Sarkozy : faire fructifier son bilan et attaquer son adversaire

Publié le 24/04/2012
Article réservé aux abonnés

EN 2007, Nicolas Sarkozy disait de son programme santé et de celui de Ségolène Royal, que c’était « le jour et la nuit ». Il est vrai que le candidat UMP avait pris le contre-pied de sa rivale socialiste sur plusieurs fronts. C’est un tout autre scénario qui s’est déroulé ces derniers mois : Nicolas Sarkozy a tardé à entrer en campagne. « Le président va chercher à cliver, il se positionnera sur des valeurs mais ne fera pas de programme en tant que tel », confiait l’un de ses proches courant mars.

C’est à présent un Nicolas Sarkozy affaibli qui se trouve en lice pour le second tour. Le premier président sortant à ne pas être arrivé en tête du premier tour sous la Ve République va devoir (re)monter au front. Sur tous les dossiers, santé y compris. Dans l’entretien qu’il a accordé au « Quotidien » le 12 avril, Nicolas Sarkozy a déclaré qu’il n’y aurait pas de loi HPST (Hôpital, patients, santé, territoires) bis s’il est réélu. L’essentiel est en place pour permettre au système de santé français de conserver son premier rang mondial, estime-t-il. Le président entend capitaliser sur ses actions passées, réforme HPST en tête. « Je pense qu’il faut désormais laisser le temps aux acteurs de s’approprier ces réformes », dit-il.

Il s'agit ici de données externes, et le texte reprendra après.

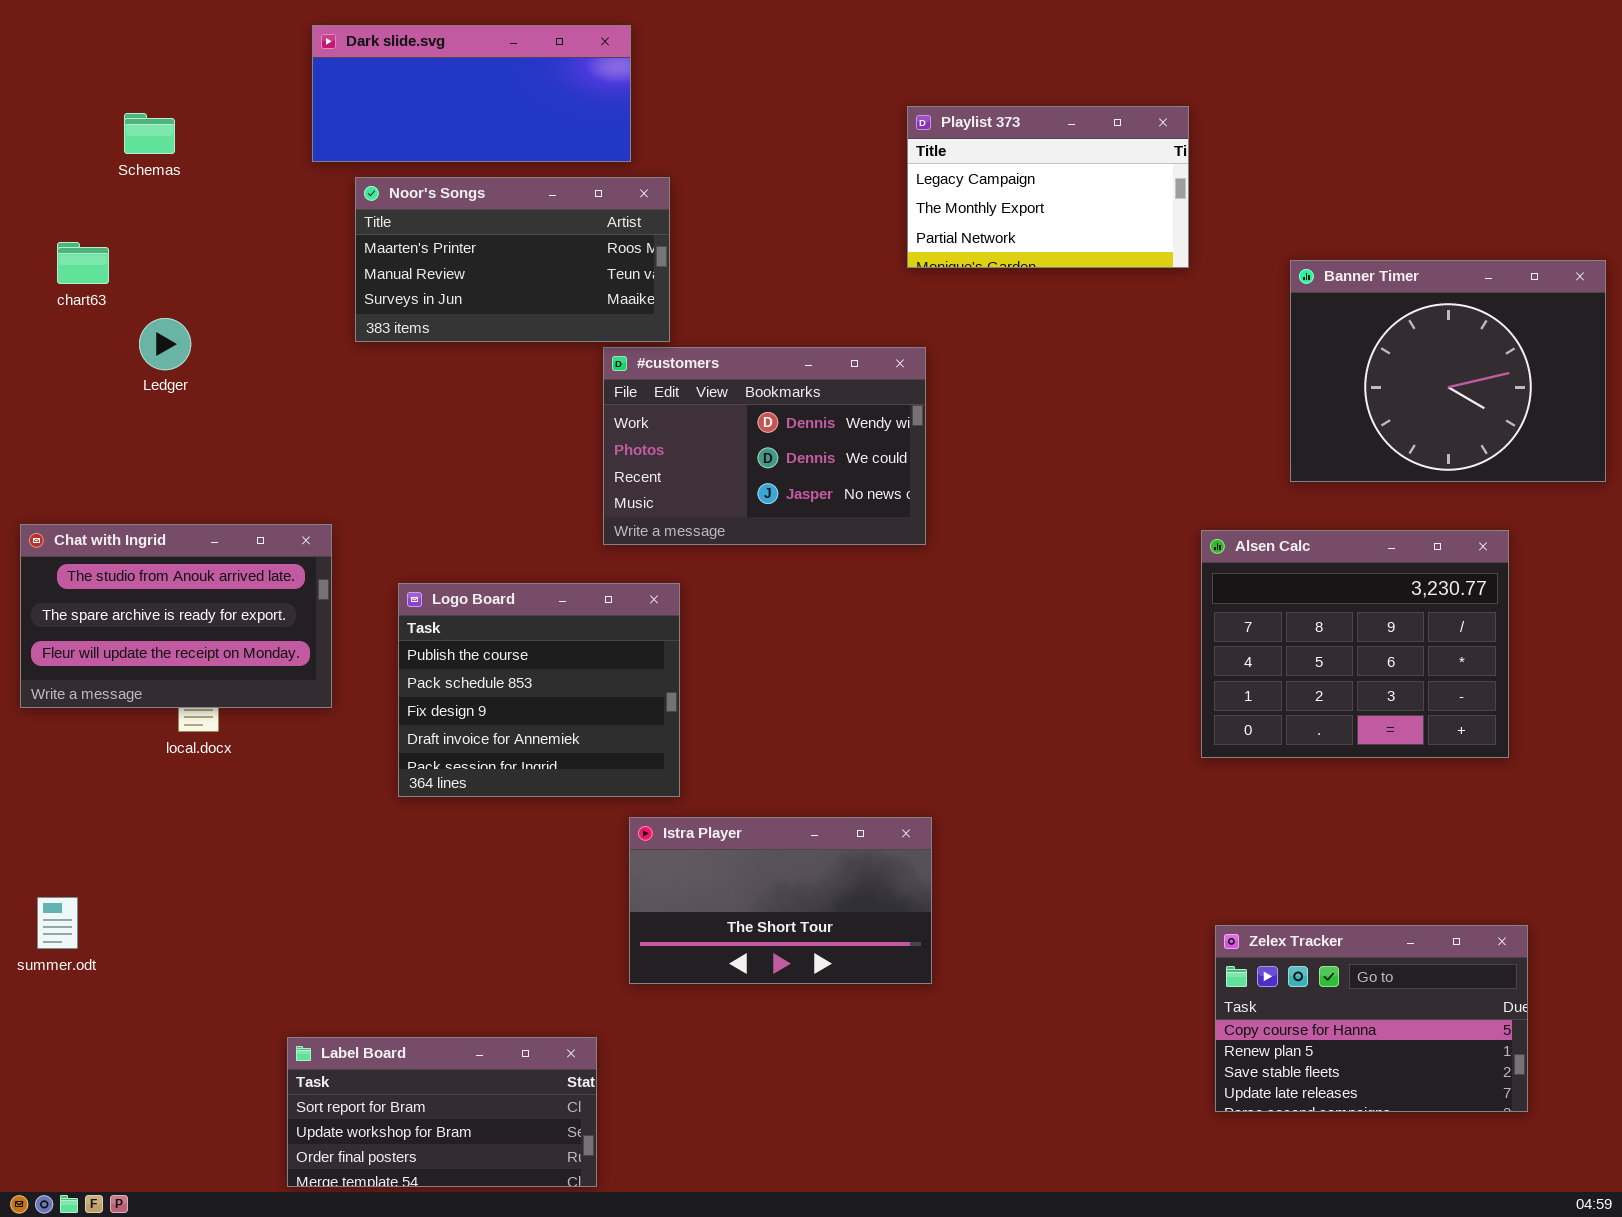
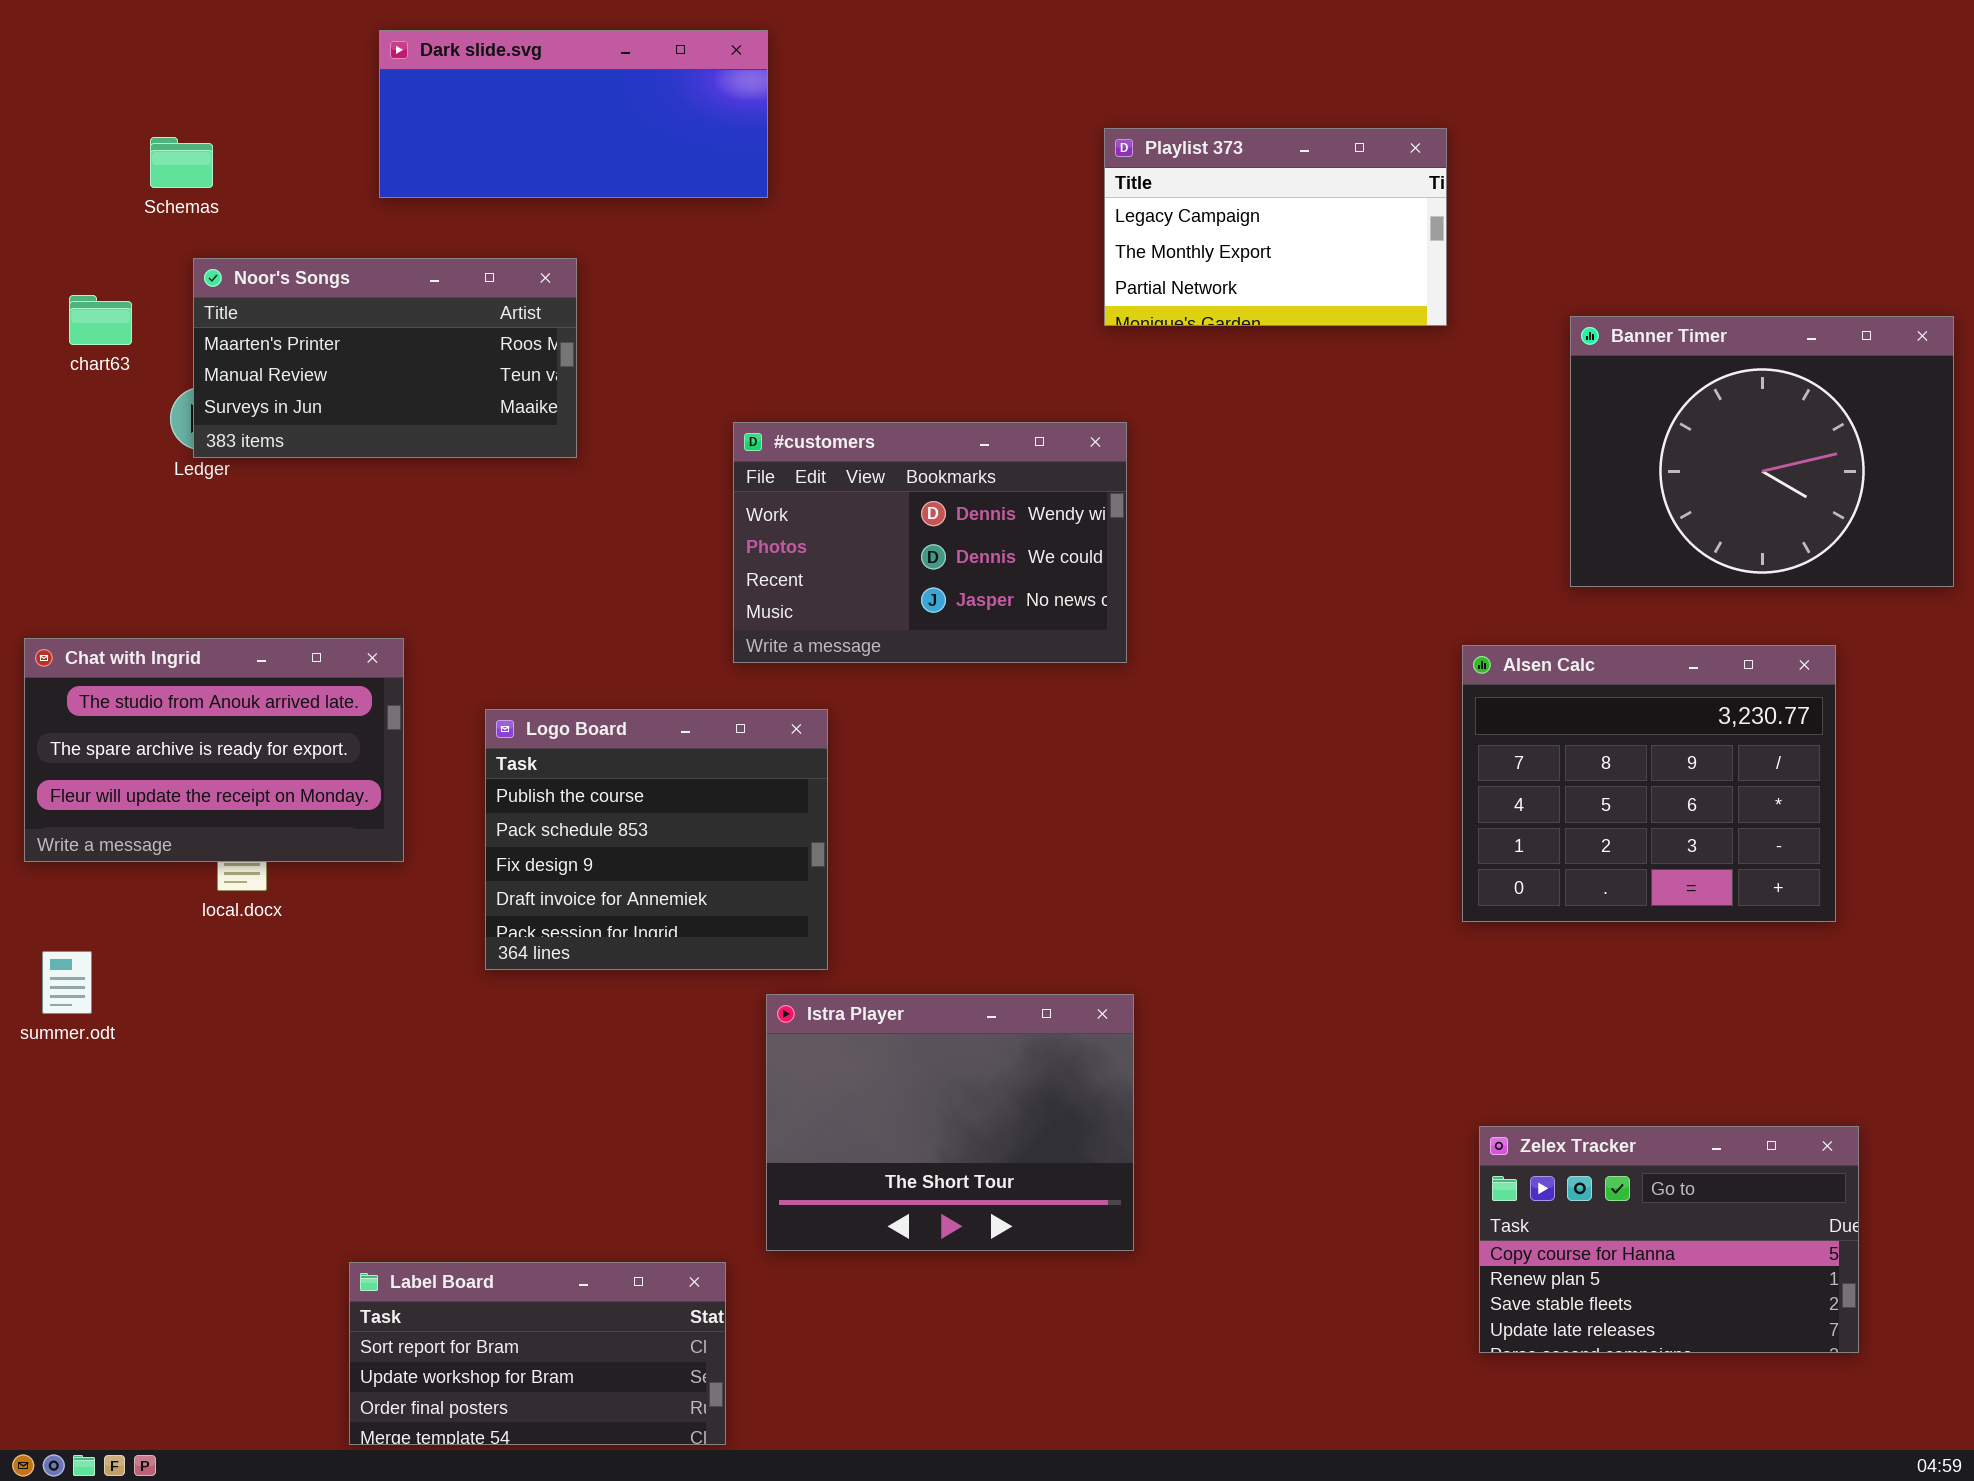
Noor's Songs: [355,177,670,342] -> [193,258,577,458], moved
Istra Player: [629,817,932,984] -> [766,994,1134,1251], resized
summer.odt: [37,897,78,949] -> [42,951,92,1014], moved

Certaines promesses non tenues remises au goût du jour.

À François Hollande, il reproche d’être flou : « Quelles sont les propositions du parti socialiste ? Encadrer strictement [les dépassements d’honoraires, NDLR], ça veut dire quoi ? Comment souhaite-il s’y prendre ? Souhaite-il revenir entièrement sur le secteur 2 ? Une campagne, c’est fait pour être précis, pas pour entretenir le flou ». Mais pour rétablir l’égalité dans l’accès aux soins - une préoccupation majeure des Français -, Nicolas Sarkozy ne promet pas de mesure radicale. Lui qui se montrait plus offensif en 2007 a désormais banni le mot coercition de son vocabulaire. « Je crois en l’incitation », répète le chef de l’État à l’envi.

Dans le détail, Nicolas Sarkozy promet de développer les forfaits, relever à nouveau le numerus clausus, créer des maisons médicales de garde aux abords des hôpitaux afin de soulager les urgences, développer la chirurgie ambulatoire tout en diminuant le nombre de lits hospitaliers, créer des passerelles entre les différentes professions de santé, ou encore la fameuse TVA sociale. Il ne reviendra ni sur la tarification à l’activité, ni sur la liberté d’installation, pas plus que sur le paiement à l’acte. Et il remet au goût du jour certaines de ses promesses non tenues : réforme de la dépendance, mise en place d’un vrai secteur optionnel, développement de l’intéressement à l’hôpital, financement des établissements de santé sur la base de critères qualitatifs, et non plus seulement quantitatifs. Le tout en maintenant un ONDAM (Objectif national des dépenses d’assurance-maladie) à 2,5 %, mais sans slogan aussi définitif que son « zéro déficit à l’hôpital en 2012 », autre promesse non tenue.

Dans l’entourage du président de la République, on s’accorde à penser qu’il faut aller plus loin en matière de réformes. Mais les avis divergent sur la méthode à employer. Certains conseillers prônent la poursuite du dialogue avec les professionnels de santé pour améliorer le décloisonnement de la ville et de l’hôpital. D’autres rêvent d’une réforme éclair, dès cet été, afin de ne pas reproduire les erreurs passées. « Il y a eu de grosses avancées au cours de ce quinquennat - la loi HPST, les Agences régionales de santé -, mais il y a eu des reculs car les lobbies ont joué leur rôle et tenté de désosser le projet, estime cet observateur proche de l’UMP. On n’est pas allé assez loin dans la contrainte à l’installation. Les infirmiers et les pharmaciens sont déjà contraints, pourquoi pas les médecins ? Cela se fera, c’est la prochaine étape. On a trop flatté le corps médical. Il faut aller plus loin dès le lendemain des élections. Il faut que Nicolas Sarkozy prenne le dossier de la rémunération et de l’installation des médecins libéraux à bras-le-corps. Tout de suite ! La clé, ce sera le passage du financement à l’activité, qui a été un moteur, au forfait tenant compte de la qualité ».